** Opening Source passage block **
[Security Solution][Attacks/Alerts][Setup and miscellaneous] Unified Alerts: Hooks to work with the new endpoints (#247387)

[e40pud]

Summary

Closes #247387

This PR implements public-side logic to interact with the unified alerts management endpoints created in as part of this ticket in this PR. It provides React Query hooks and API wrappers that enable the frontend to perform bulk operations (search, tag updates, assignee updates, and workflow status changes) on both detection alerts and attack alerts through a unified interface.

Motivation

The new Attacks page requires a unified way to manage different types of alerts (detection engine alerts and attack discovery alerts) in a single view. This PR provides the frontend infrastructure needed to interact with the backend unified alerts endpoints, enabling consistent user experience across alert management operations.

Implementation Details

API Layer (api/index.ts)

• searchUnifiedAlerts: Wraps POST /internal/detection_engine/unified_alerts/search endpoint for searching unified alerts
• setUnifiedAlertsWorkflowStatus: Wraps POST /internal/detection_engine/unified_alerts/workflow_status endpoint
• setUnifiedAlertsTags: Wraps POST /internal/detection_engine/unified_alerts/tags endpoint
• setUnifiedAlertsAssignees: Wraps POST /internal/detection_engine/unified_alerts/assignees endpoint

React Query Hooks

Query Hook

• useSearchUnifiedAlerts: React Query hook for searching unified alerts
  • Accepts SearchUnifiedAlertsRequestBody as parameter
  • Provides automatic caching, error handling, and loading states
  • Includes cache invalidation support via useInvalidateSearchUnifiedAlerts

Mutation Hooks

• useSetUnifiedAlertsWorkflowStatus: Mutation hook for updating workflow status
• useSetUnifiedAlertsTags: Mutation hook for adding/removing tags
• useSetUnifiedAlertsAssignees: Mutation hook for adding/removing assignees

File Structure

x-pack/solutions/security/plugins/security_solution/public/common/containers/unified_alerts/
├── __mocks__/
│   ├── index.ts
│   ├── unified_alerts.ts
│   └── update_responses.ts
├── api/
│   ├── index.ts
│   └── index.test.ts
├── hooks/
│   ├── constants.ts
│   ├── translations.ts
│   ├── use_search_unified_alerts.ts
│   ├── use_search_unified_alerts.test.tsx
│   ├── use_set_unified_alerts_workflow_status.ts
│   ├── use_set_unified_alerts_workflow_status.test.tsx
│   ├── use_set_unified_alerts_tags.ts
│   ├── use_set_unified_alerts_tags.test.tsx
│   ├── use_set_unified_alerts_assignees.ts
│   └── use_set_unified_alerts_assignees.test.tsx
└── index.ts

Testing Instructions

1. Run unit tests:

   yarn test:jest x-pack/solutions/security/plugins/security_solution/public/common/containers/unified_alerts

2. Verify all tests pass (13 tests across 5 test suites)
** Closing Source passage block **
** Opening Supplied information block **
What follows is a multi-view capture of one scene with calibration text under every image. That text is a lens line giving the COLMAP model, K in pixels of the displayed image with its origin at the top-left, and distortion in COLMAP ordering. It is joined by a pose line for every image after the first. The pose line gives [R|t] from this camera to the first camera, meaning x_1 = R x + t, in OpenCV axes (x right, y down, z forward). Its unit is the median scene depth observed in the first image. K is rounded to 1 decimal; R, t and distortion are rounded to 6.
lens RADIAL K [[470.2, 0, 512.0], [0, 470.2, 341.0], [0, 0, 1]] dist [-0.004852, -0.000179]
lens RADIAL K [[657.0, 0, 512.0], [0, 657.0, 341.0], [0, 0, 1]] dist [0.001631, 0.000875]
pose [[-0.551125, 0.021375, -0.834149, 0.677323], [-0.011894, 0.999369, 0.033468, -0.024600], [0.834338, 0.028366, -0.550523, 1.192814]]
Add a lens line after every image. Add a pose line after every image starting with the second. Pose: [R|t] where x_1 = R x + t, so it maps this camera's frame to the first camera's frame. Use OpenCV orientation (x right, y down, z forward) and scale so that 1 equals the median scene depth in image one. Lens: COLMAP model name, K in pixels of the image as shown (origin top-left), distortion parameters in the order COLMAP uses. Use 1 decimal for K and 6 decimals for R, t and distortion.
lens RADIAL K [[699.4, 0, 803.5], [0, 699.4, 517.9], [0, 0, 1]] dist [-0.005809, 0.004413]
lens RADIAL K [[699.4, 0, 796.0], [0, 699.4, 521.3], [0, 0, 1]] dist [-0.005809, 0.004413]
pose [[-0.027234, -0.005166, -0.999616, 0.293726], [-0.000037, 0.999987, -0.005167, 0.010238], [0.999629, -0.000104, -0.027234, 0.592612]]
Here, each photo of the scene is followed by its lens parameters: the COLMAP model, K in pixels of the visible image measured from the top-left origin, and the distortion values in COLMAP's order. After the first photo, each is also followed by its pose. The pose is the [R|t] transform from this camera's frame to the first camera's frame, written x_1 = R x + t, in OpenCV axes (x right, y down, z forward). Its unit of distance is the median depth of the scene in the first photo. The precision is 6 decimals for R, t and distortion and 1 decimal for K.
** Closing Supplied information block **
- [What to do]
**a.** According to the pull request description, how many tests and test suites should pass when the unit tests are run?
**b.** Write out everything in the pull request description from "The new Attacks" down to "alert management operations.".
**c.** List every API wrapper function that the pull request description names under "API Layer (api/index.ts)".

- [Answers]
**a.** 13 tests across 5 test suites

**b.**
The new Attacks page requires a unified way to manage different types of alerts (detection engine alerts and attack discovery alerts) in a single view. This PR provides the frontend infrastructure needed to interact with the backend unified alerts endpoints, enabling consistent user experience across alert management operations.

**c.**
searchUnifiedAlerts
setUnifiedAlertsWorkflowStatus
setUnifiedAlertsTags
setUnifiedAlertsAssignees